Reckless use of public infrastructure cost millions

By Jared Liddell

-Citizens asked to report incidences of theft and vandalism

THE authorities are concerned about the frequency with which vandals have damaged various pieces of public infrastructure as well as the damages caused to electrical poles during accidents on the roadways. Several incidents have been reported and have gotten the attention of the Public Infrastructure Ministry, which works with the Guyana Police Force to bring the necessary actions against the relevant persons.
“The vandalism and theft is not only a problem for the Ministry of Public Infrastructure, it’s a problem for everyone, it’s a wider issue; its not only street lights and traffic lights, it’s the entire traffic portfolio of the country,” this was the statement made by Minister of Public Infrastructure, David Patterson, during a press conference that was hosted at the Ministry’s office on Wednesday.

Minister Patterson said, “We have installed 4712 street lights in 2019 and the year before we did an equal number. Imagine, at night some driver goes and runs into the post after a night of merriment or speeding or carelessness, and takes down two poles and puts entire spots of the area in darkness.” He explained that the problem the ministry faces is that unless two vehicles are involved or unless there is a fatality, there is no police report, persons prefer to flee the scene to avoid them getting into any legal problem.
Patterson explained that Guyanese citizens exhibit a reckless behaviour in the use and care of the country’s public infrastructure, from the roads to the lampposts and light post. He explained that there have been instances where the ministry has completed roads one day and the very next day some motor vehicle operator would decide to drive an excavator on it, destroying the work that would have been done and wasting the resources that would have been used to actually get the road completed.

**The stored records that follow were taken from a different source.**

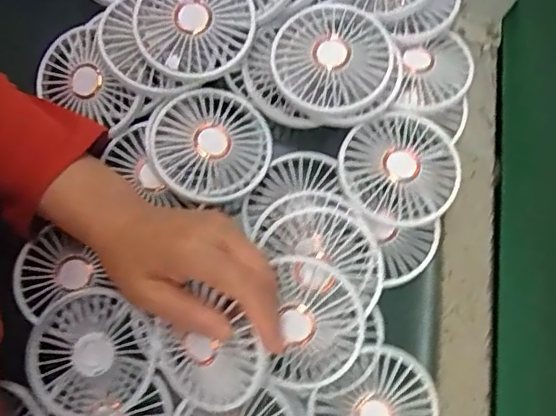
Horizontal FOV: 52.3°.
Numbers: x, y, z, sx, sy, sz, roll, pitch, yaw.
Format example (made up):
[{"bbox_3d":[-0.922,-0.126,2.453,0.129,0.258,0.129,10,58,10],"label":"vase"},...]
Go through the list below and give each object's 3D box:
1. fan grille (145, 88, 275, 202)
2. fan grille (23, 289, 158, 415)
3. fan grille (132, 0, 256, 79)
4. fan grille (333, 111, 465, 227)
[{"bbox_3d":[-0.050,-0.047,0.424,0.086,0.019,0.085,0,78,-2],"label":"fan grille"},{"bbox_3d":[-0.132,0.103,0.398,0.087,0.015,0.085,32,79,5],"label":"fan grille"},{"bbox_3d":[-0.061,-0.136,0.418,0.087,0.019,0.081,0,84,1],"label":"fan grille"},{"bbox_3d":[0.089,-0.029,0.419,0.085,0.020,0.085,0,76,-1],"label":"fan grille"}]

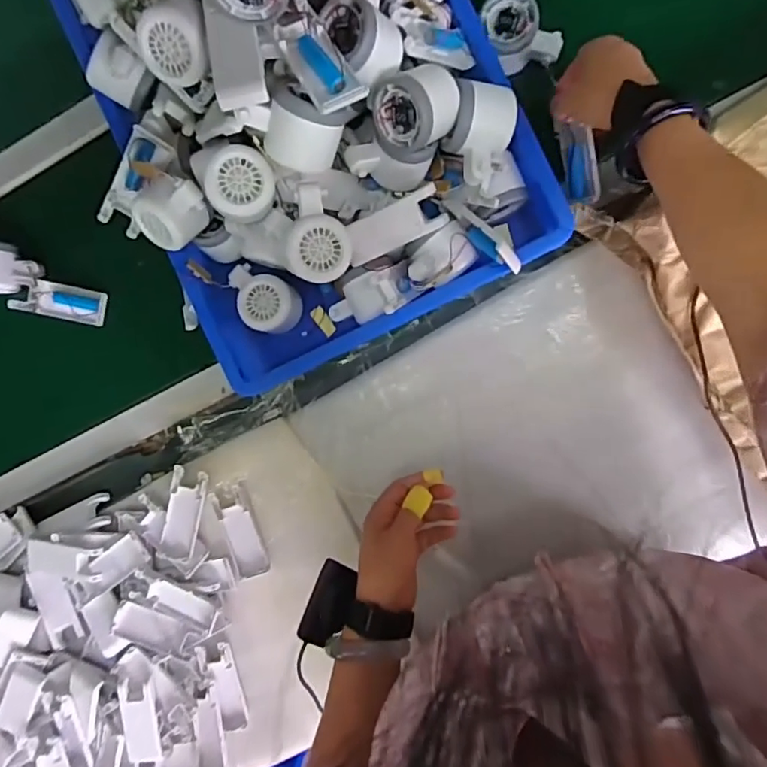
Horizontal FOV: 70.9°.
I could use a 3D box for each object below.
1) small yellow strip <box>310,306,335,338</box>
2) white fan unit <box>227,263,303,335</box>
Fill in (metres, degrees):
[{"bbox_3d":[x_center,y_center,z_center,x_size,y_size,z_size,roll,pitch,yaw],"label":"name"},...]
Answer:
[{"bbox_3d":[-0.066,-0.068,0.593,0.014,0.008,0.035,-35,88,5],"label":"small yellow strip"},{"bbox_3d":[-0.130,-0.088,0.568,0.080,0.040,0.055,26,93,4],"label":"white fan unit"}]

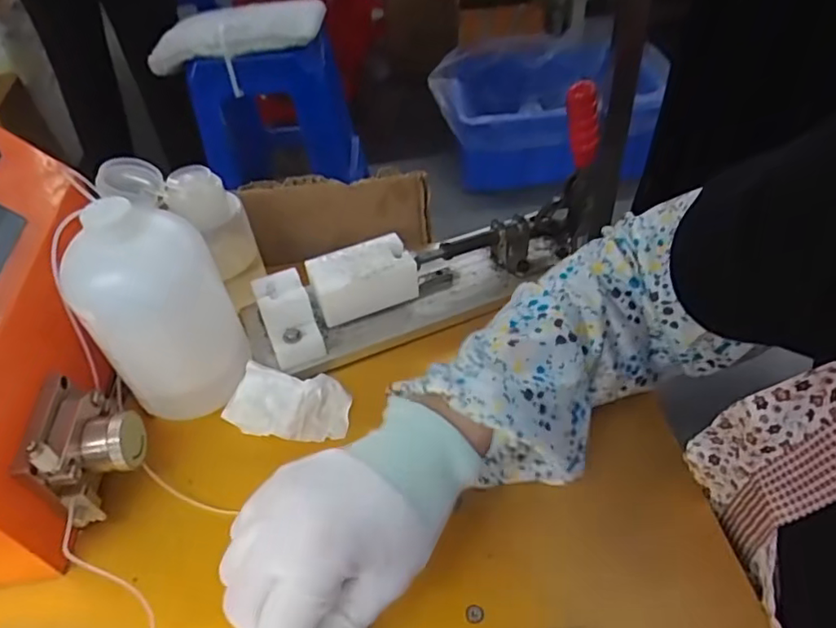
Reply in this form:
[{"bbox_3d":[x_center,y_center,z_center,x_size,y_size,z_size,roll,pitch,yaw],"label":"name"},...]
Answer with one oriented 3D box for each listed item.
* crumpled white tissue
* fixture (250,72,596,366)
[{"bbox_3d":[-0.086,0.058,0.379,0.079,0.026,0.042,6,48,10],"label":"crumpled white tissue"},{"bbox_3d":[0.014,-0.056,0.406,0.269,0.122,0.058,-18,48,-12],"label":"fixture"}]

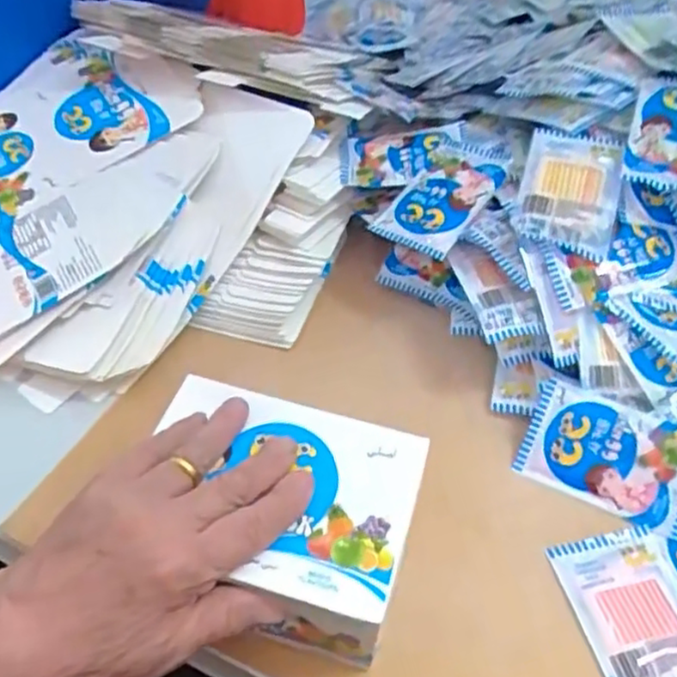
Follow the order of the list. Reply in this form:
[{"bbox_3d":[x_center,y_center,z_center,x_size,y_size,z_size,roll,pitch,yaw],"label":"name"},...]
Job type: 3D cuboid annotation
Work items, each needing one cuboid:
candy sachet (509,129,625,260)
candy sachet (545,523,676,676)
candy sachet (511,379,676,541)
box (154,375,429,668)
[{"bbox_3d":[0.159,-0.104,0.469,0.062,0.010,0.098,14,67,10],"label":"candy sachet"},{"bbox_3d":[0.166,0.157,0.373,0.068,0.011,0.104,-8,48,-10],"label":"candy sachet"},{"bbox_3d":[0.170,0.073,0.428,0.101,0.010,0.068,19,83,17],"label":"candy sachet"},{"bbox_3d":[-0.032,0.089,0.359,0.137,0.054,0.104,15,48,10],"label":"box"}]

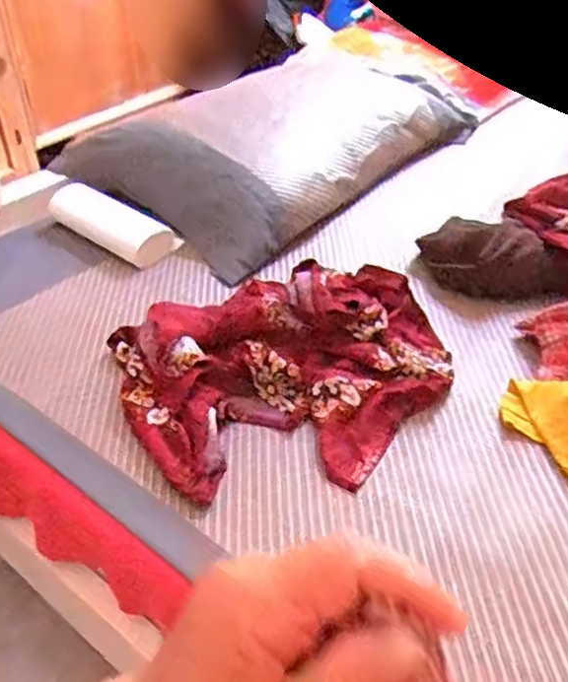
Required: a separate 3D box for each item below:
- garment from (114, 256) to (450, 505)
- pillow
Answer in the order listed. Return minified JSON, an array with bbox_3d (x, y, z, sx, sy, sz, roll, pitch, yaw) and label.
[{"bbox_3d":[0.017,0.023,0.725,0.356,0.076,0.271,-15,41,-17],"label":"garment"},{"bbox_3d":[0.011,-0.345,1.076,0.338,0.107,0.604,30,48,32],"label":"pillow"}]

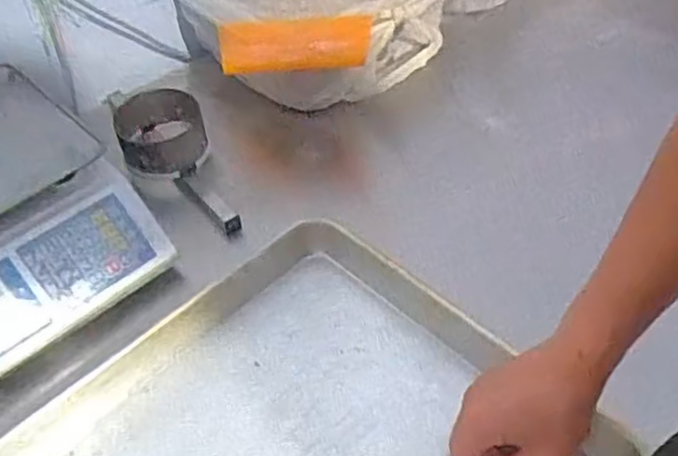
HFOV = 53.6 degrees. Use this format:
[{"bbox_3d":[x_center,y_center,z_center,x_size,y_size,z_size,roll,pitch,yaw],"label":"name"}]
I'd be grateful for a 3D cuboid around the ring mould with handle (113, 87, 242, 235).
[{"bbox_3d":[-0.188,-0.075,0.800,0.107,0.054,0.222,-26,65,-21],"label":"ring mould with handle"}]

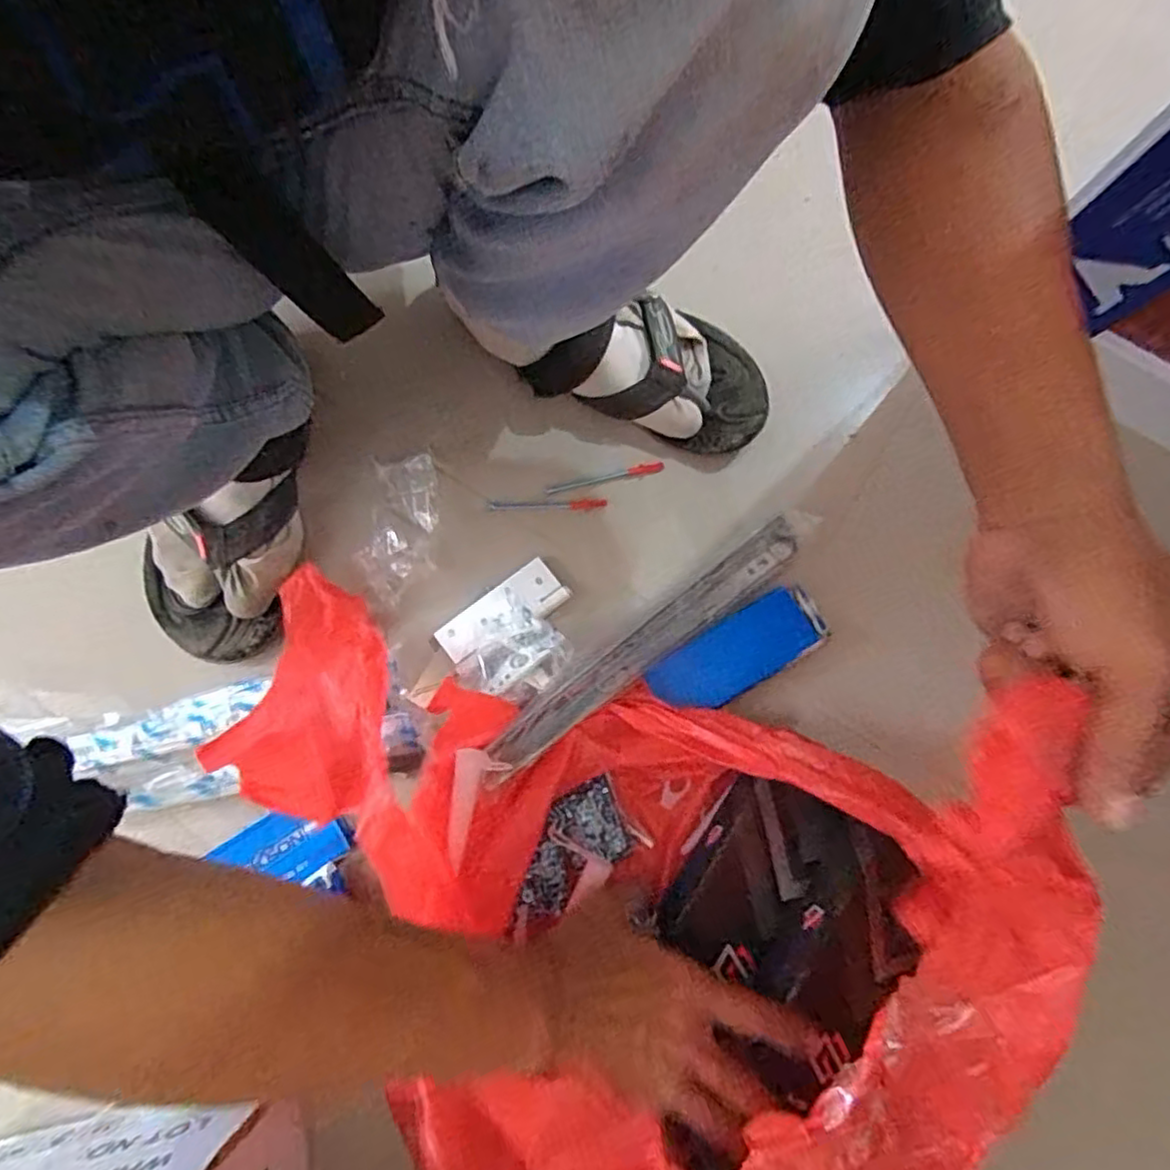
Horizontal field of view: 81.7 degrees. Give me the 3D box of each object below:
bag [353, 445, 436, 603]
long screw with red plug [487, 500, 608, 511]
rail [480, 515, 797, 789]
[{"bbox_3d":[-0.148,-0.047,0.531,0.057,0.019,0.116,-2,77,-2],"label":"bag"},{"bbox_3d":[-0.031,-0.064,0.551,0.095,0.007,0.010,0,76,-2],"label":"long screw with red plug"},{"bbox_3d":[0.046,0.042,0.494,0.288,0.020,0.030,-35,75,-16],"label":"rail"}]

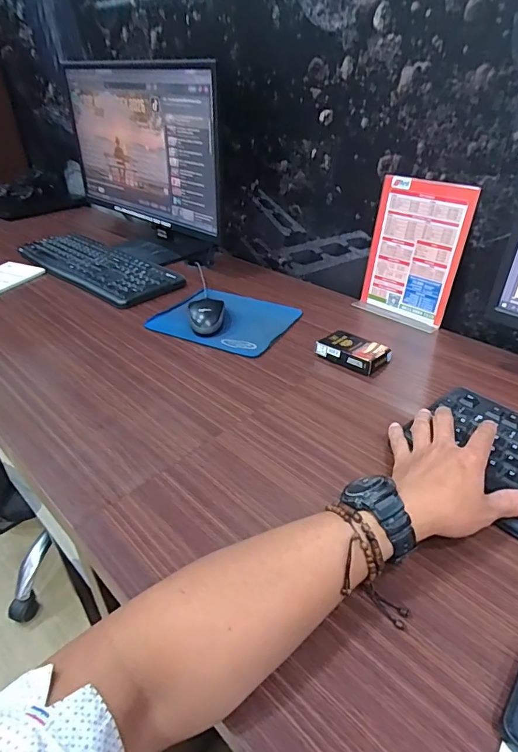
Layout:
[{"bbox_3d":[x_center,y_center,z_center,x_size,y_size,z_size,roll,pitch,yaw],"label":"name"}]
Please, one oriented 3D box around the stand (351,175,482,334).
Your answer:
[{"bbox_3d":[0.242,-0.192,0.706,0.151,0.207,0.051,26,43,33],"label":"stand"}]

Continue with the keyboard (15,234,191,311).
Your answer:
[{"bbox_3d":[-0.342,-0.235,0.930,0.437,0.033,0.149,27,44,35],"label":"keyboard"}]

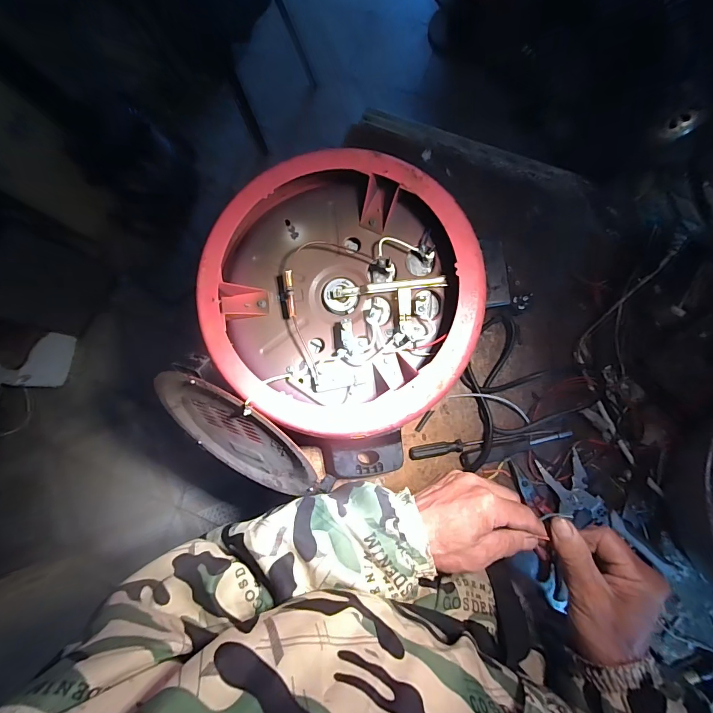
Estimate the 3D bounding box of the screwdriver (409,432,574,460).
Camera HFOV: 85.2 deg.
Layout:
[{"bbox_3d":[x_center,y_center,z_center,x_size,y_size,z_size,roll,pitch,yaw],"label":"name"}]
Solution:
[{"bbox_3d":[0.198,0.128,0.581,0.235,0.025,0.019,-10,83,6],"label":"screwdriver"}]

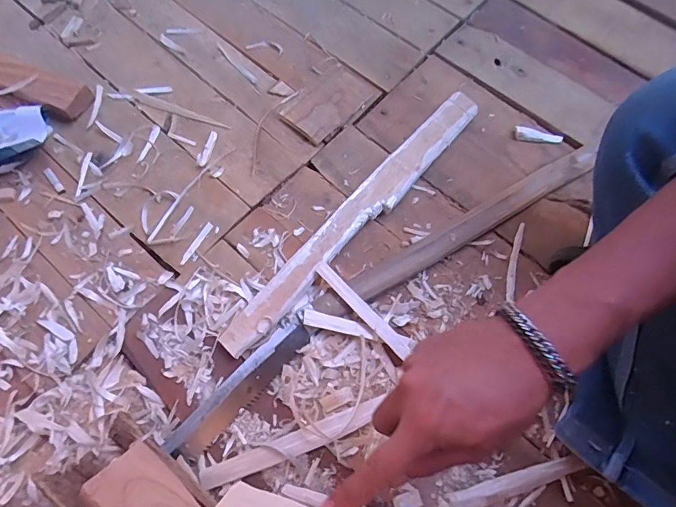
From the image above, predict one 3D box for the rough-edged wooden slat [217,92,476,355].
[{"bbox_3d":[0.029,-0.049,0.536,0.042,0.024,0.439,39,72,13],"label":"rough-edged wooden slat"}]

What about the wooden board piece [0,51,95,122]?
[{"bbox_3d":[-0.476,-0.255,0.602,0.301,0.031,0.054,25,69,8],"label":"wooden board piece"}]

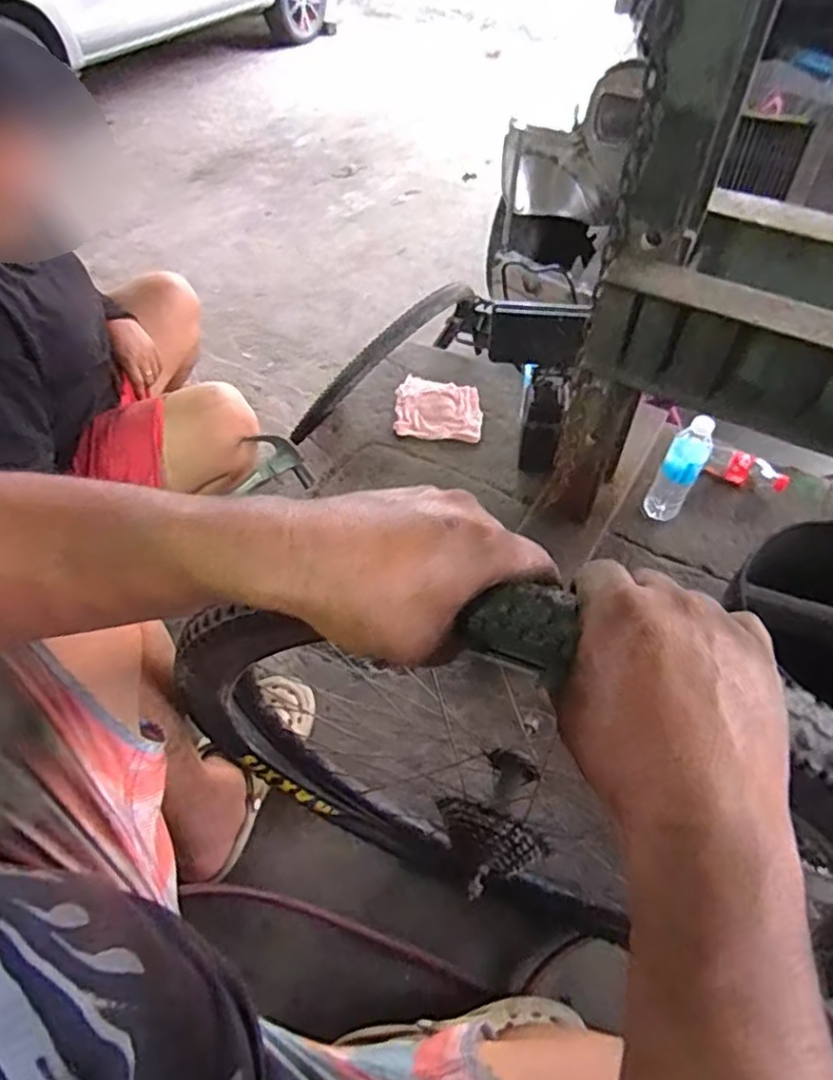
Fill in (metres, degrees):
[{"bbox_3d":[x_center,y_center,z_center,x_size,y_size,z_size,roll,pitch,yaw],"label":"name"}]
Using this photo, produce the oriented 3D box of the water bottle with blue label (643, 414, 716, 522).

Further, Patterson stated that persons sometimes remove the infrastructure for their own personal use, saying, “We install solar lights in certain areas and some goodly citizen thinks that anything installed on public roadways is free, so they steal our solar lights.”
He also made mention of persons who break into the traffic light units to remove the batteries in an effort to sell them. The minister calls out not just the person who commit this criminal act of vandalizing public infrastructure, but also the persons who purchase these batteries, “You, the persons that buy these batteries play a large role in the continuation of this crime; it is easy to see that if there were no persons willing to buy these batteries, the persons stealing them would find it hard to get the stolen items off of their hand in exchange for cash and would most likely stop removing them.”
Minister Patterson explained that the public infrastructure ministry faces a challenge in monitoring such instances of theft and destruction to property due to the fact that it cannot station persons from the ministry to watch out for these types of crimes.
In order for this to be stopped, the citizens themselves must come to the realization that it is in their best interest and for their benefit to have the infrastructure and that they should refrain from destroying and or removing them.

The minister is also urging citizens to be vigilant, and that anyone who may see someone removing or destroying public infrastructure should make a report of the incident so that the person(s) involved could be held accountable.

“I would think the pursuit of persons knocking light posts down might not be the highest priority as the other pressing matters they have to address, so we don’t have the degree of success in prosecuting I would be comfortable with, it’s not that they are not looking [it is] that they might have other priorities.

“We just have to keep the public educated, we have to ask the public to help us to do it. We have to be vigilant, we have a very active Facebook page, we ask people to report, if you see something going on, it can even be done anonymously; we know people have been doing that and we have been sending people out and working with the police, of course you know the prosecution rate has not been frequent as we would like”

Patterson stated that the ministry will be working with the Guyana Police Force to find and take up the necessary legal actions against persons who have damaged or removed parts of public infrastructure.